# SuDoku

## Mathematics of Sudoku

**Mathematics of Sudoku**

The general problem of solving Sudoku puzzles on n2 x n2 boards of n x n blocks is known to be NP-complete. This gives some vague indication of why Sudoku is hard to solve, but on boards of finite size the problem is finite and can be solved by a deterministic finite automaton that knows the entire game tree.

## Sudoku History

**History**

The puzzle was first published in New York in the late 1970s by the specialist puzzle publisher Dell Magazines in its magazine Math Puzzles and Logic Problems, under the title Number Place. The person who designed the puzzle and composed the first of its kind is not recorded, but it was probably Walter Mackey, one of Dell's puzzle constructors. The puzzle was introduced in Japan by Nikoli in the paper Monthly Nikolist in April 1984 as *Suuji wa dokushin ni kagiru* (数字は独身に限る), which can be translated as "the numbers must be single" or "the numbers must occur only once" (独身 literally means "single; celibate; unmarried"). The puzzle was named by Kaji Maki (鍜治 真起), the president of Nikoli. At a later date, the name was abbreviated to Sudoku (数独, pronounced SUE-dough-coo; sū = number, doku = single); it is a common practice in Japanese to take only the first kanji of compound words to form a shorter version. In 1986, Nikoli introduced two innovations which guaranteed the popularity of the puzzle: the number of givens was restricted to no more than 30 and puzzles became "symmetrical" (meaning the givens were distributed in rotationally symmetric cells). It is now published in mainstream Japanese periodicals, such as the Asahi Shimbun. Nikoli still holds the trademark for the name Sudoku; other publications (at least in Japan) use other names.

## Sudoku Explained

**Sudoku** (Japanese: 数独,, sūdoku), sometimes spelled **Su Doku**, is a placement puzzle, also known as Number Place in the United States. The aim of the puzzle is to enter a number from 1 through 9 in each cell of a grid, most frequently a 9×9 grid made up of 3×3 subgrids (called "regions"), starting with various numbers given in some cells (the "givens"). Each row, column and region must contain only one instance of each number. Completing the puzzle requires patience and modest logical ability (although some puzzles can be very difficult). Its classic grid layout is reminiscent of other newspaper puzzles like crosswords and chess problems. First published in the United States, Sudoku initially became popular in Japan in 1986 and attained international popularity in 2005.

## Sudoku Construction

**Construction**

It is commonly believed that Dell Number Place puzzles are computer-generated; they typically have over 30 givens placed in an apparently random scatter, some of which can possibly be deduced from other givens. They also have no authoring credits. Wei-Hwa Huang claims that he was commissioned by Dell to write a Number Place puzzle generator in the winter of 2000; prior to that, he was told, the puzzles were hand-made. The puzzle generator was written in Visual C++, and although had options to generate a more Japanese-style puzzle, with symmetry constraints and fewer numbers, Dell opted not to use those features. Presumably the puzzles since then still use that program, although it is hard to tell.

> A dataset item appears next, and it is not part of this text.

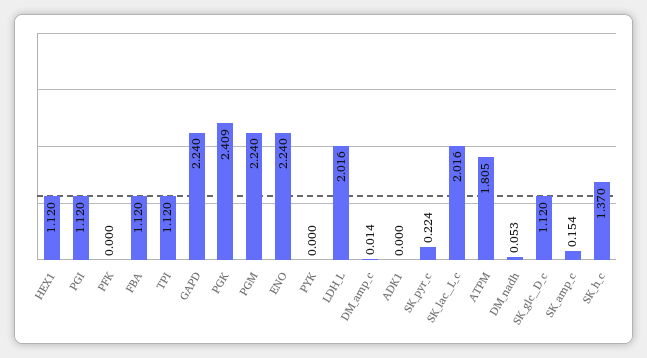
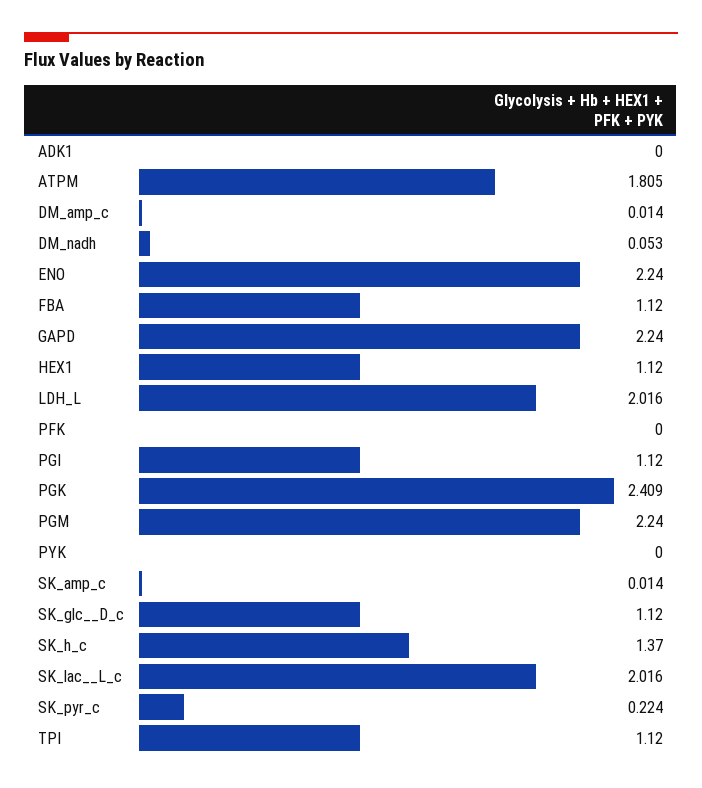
SK_amp_c: 0.154 -> 0.014

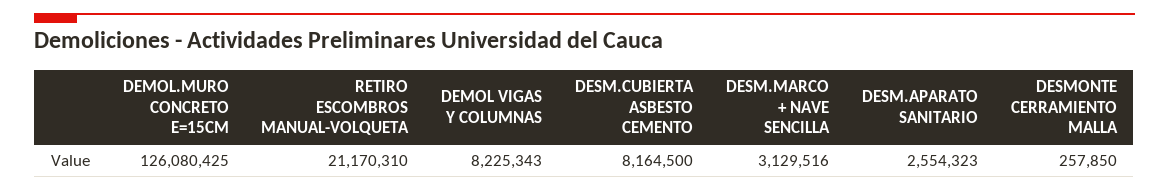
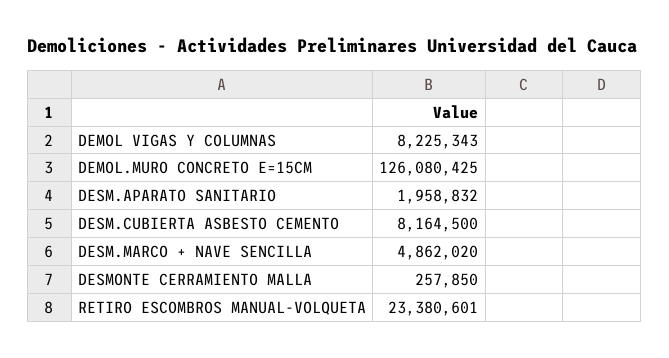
RETIRO ESCOMBROS MANUAL-VOLQUETA: 21170310 -> 23380601
DESM.MARCO + NAVE SENCILLA: 3129516 -> 4862020
DESM.APARATO SANITARIO: 2554323 -> 1958832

## Sudoku Puzzles - Computer solutions

**Computer solutions**

For computer programmers it is relatively simple to build a backtracking search. Typically this would assign a value (say, 1, or the nearest available number to 1) to the first available cell (say, the top left hand corner) and then move on to assign the next available value (say, 2) to the next available cell. This continues until a duplication is discovered in which case the next alternative value is placed in the last field changed. Although far from computationally efficient, this method will find the solution, given sufficient computation time. A more efficient program could keep track of potential values for cells, eliminating impossible values until only one value remains for a cell, then filling that cell in and using that information for more eliminations, and so on until the puzzle is solved. This more closely emulates the way a human would solve the puzzle without resorting to guesses.